Exercices »
1. D'après le texte sur l'économie sociale et solidaire, en quelle année a été créé le Secrétariat d'État à l'économie solidaire ?
2. Reprenez le texte sur l'économie sociale et solidaire juste après sa dernière phrase.

Texte fourni »
L’exemple du Crédit Coopératif
Hugues Sibille
Vice-Président du Crédit Coopératif
Président de l’Ides
L'Économie sociale et solidaire (ESS) française n'a pas de stratégie unifiée et cohérente envers les pays du Sud. Il existe des stratégies, par secteur ou par pays, des Organisations non gouvernementales (ONG). Il y a de façon plus récente des stratégies entrepreneuriales de coopératives ou mutuelles françaises. Il peut exister ici ou là des coopérations ponctuelles entre différentes organisations. Mais pas de stratégie d'ensemble reposant sur une vision partagée du développement et l'invention d'une autre mondialisation. Elle se cherche aujourd'hui, d'où le fort enjeu politique de la période.
Il faut d'abord rappeler que le terme d'Économie sociale et solidaire est récent en France :
- Il y eut longtemps une Économie sociale «historique» rassemblant les structures à statut de sociétés de personnes (associations, coopératives, mutuelles) qui pratiquent une solidarité entre leurs membres, ceux-ci participant à la gouvernance. La création en 1982 par le ministre du Plan, Michel Rocard, d'une Délégation interministérielle à l'économie sociale, donna une première reconnaissance et unité à ce secteur.
- Puis émergea une Économie solidaire dans les années 1980-1990, avec les entreprises d'insertion, l'épargne alternative ou solidaire, le commerce équitable, dont la finalité de solidarité avec des personnes non membres prime sur les statuts et sur la gouvernance. La création en 2000 d'un Secrétariat d'État à l'économie solidaire reconnut cette réalité.
Entre ces deux univers, les relations furent souvent tendues.

Liste des données »
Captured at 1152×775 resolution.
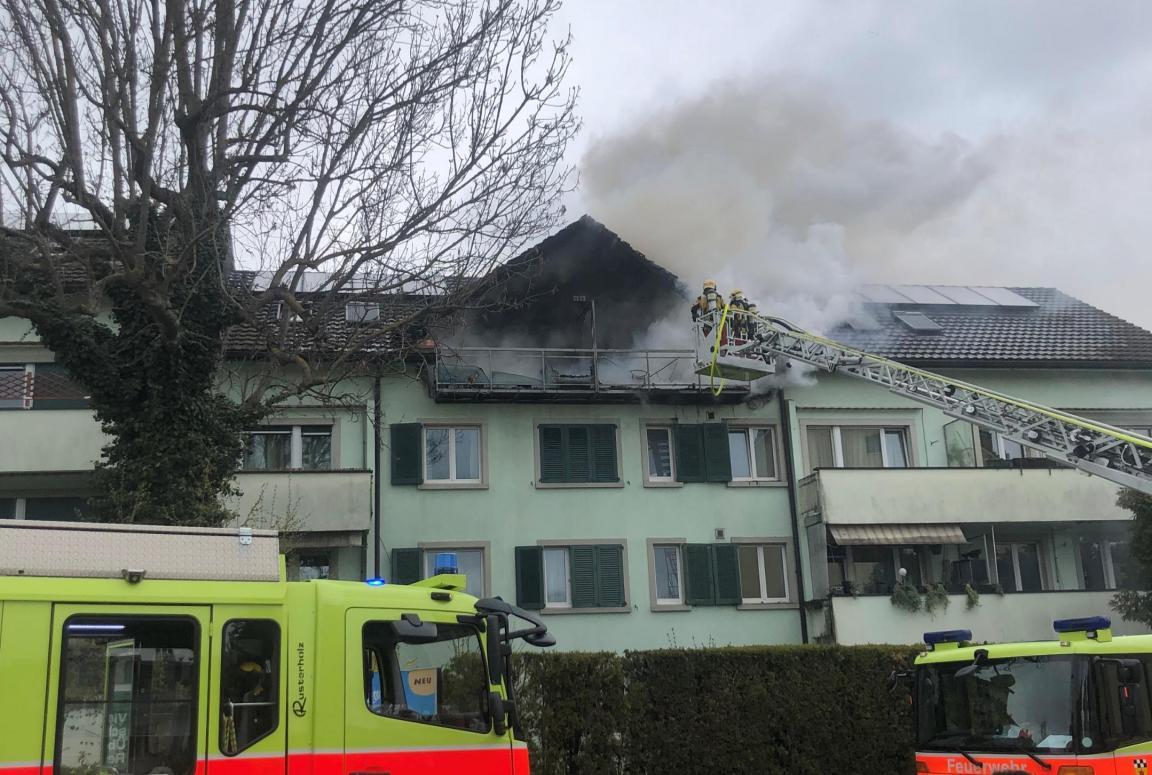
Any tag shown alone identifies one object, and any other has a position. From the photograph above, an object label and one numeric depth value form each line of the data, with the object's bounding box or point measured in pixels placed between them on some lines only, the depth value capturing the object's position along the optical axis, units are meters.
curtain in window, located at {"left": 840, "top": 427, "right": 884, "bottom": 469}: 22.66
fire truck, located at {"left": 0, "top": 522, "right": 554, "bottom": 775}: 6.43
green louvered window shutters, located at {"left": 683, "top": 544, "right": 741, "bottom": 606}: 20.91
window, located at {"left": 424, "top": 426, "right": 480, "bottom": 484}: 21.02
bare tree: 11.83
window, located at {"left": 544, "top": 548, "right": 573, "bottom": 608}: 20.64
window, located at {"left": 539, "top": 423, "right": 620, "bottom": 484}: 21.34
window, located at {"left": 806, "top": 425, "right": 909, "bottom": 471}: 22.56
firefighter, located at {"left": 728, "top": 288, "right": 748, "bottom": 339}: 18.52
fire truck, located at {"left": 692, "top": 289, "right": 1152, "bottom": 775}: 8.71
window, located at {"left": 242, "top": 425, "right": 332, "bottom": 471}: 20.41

---

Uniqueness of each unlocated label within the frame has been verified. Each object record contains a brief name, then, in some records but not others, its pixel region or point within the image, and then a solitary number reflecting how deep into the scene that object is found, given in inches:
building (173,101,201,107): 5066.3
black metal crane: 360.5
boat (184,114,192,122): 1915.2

Réponses par numéro »
1. En 2000.

2.
Au-delà des enjeux de pouvoir ou de concurrence, la conception même du solidaire était pomme de discorde. Y compris la solidarité avec le Sud. L'Économie sociale instituée ou historique disait sous forme de boutade : l'Économie sociale EST solidaire en raison même de ses statuts. L'Économie solidaire émergente répliquait : vous êtes solidaires entre vos membres, vos sociétaires, mais pas vis-à-vis des exclus du travail, des habitants pauvres du Sud, des générations futures. Le terme d'Économie sociale ET solidaire apparut en 2000 avec les premières consultations régionales de l'économie sociale et solidaire. Il s'agissait de rapprocher ces deux courants à partir des territoires sur lesquels la montée massive du chômage contribuait à faire converger des points de vue et des pratiques concrètes : régies de quartier, associations intermédiaires, boutiques de gestion, plateformes d'initiatives locales.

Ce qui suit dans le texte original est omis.